**Data items**:
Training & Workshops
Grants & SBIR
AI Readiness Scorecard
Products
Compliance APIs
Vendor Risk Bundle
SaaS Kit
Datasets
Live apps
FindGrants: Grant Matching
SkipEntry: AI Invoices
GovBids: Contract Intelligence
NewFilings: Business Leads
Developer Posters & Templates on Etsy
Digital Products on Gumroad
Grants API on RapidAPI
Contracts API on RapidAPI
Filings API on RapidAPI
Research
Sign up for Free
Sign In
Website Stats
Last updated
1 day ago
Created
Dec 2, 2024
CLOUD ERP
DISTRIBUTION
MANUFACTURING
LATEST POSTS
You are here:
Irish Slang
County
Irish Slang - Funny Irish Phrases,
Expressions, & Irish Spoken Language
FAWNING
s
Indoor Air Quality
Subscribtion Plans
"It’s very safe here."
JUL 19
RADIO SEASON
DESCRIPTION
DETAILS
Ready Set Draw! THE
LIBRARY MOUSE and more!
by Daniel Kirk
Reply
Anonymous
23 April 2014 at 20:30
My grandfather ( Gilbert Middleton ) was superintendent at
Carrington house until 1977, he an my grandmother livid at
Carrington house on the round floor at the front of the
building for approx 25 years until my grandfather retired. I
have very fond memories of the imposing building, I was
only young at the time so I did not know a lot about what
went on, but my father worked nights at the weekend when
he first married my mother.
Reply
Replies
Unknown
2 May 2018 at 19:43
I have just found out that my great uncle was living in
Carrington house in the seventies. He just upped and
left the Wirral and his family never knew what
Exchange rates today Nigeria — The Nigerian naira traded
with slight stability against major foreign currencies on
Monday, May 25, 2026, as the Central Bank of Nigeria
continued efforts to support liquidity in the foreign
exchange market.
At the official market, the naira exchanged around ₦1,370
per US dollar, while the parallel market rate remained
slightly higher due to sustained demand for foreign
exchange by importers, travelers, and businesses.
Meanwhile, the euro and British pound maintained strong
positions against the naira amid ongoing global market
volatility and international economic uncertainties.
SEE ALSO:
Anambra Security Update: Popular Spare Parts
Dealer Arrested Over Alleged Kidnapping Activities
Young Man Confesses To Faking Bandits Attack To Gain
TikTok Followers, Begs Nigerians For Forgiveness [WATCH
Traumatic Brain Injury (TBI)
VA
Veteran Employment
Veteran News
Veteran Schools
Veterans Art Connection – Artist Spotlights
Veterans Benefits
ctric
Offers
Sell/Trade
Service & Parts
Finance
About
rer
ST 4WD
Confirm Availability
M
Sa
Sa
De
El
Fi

**Exercise**: Output exactly, and only, the lines running from the one that contains "went on, but" through the last line of the entries above.

**Answer space**:
went on, but my father worked nights at the weekend when
he first married my mother.
Reply
Replies
Unknown
2 May 2018 at 19:43
I have just found out that my great uncle was living in
Carrington house in the seventies. He just upped and
left the Wirral and his family never knew what
Exchange rates today Nigeria — The Nigerian naira traded
with slight stability against major foreign currencies on
Monday, May 25, 2026, as the Central Bank of Nigeria
continued efforts to support liquidity in the foreign
exchange market.
At the official market, the naira exchanged around ₦1,370
per US dollar, while the parallel market rate remained
slightly higher due to sustained demand for foreign
exchange by importers, travelers, and businesses.
Meanwhile, the euro and British pound maintained strong
positions against the naira amid ongoing global market
volatility and international economic uncertainties.
SEE ALSO:
Anambra Security Update: Popular Spare Parts
Dealer Arrested Over Alleged Kidnapping Activities
Young Man Confesses To Faking Bandits Attack To Gain
TikTok Followers, Begs Nigerians For Forgiveness [WATCH
Traumatic Brain Injury (TBI)
VA
Veteran Employment
Veteran News
Veteran Schools
Veterans Art Connection – Artist Spotlights
Veterans Benefits
ctric
Offers
Sell/Trade
Service & Parts
Finance
About
rer
ST 4WD
Confirm Availability
M
Sa
Sa
De
El
Fi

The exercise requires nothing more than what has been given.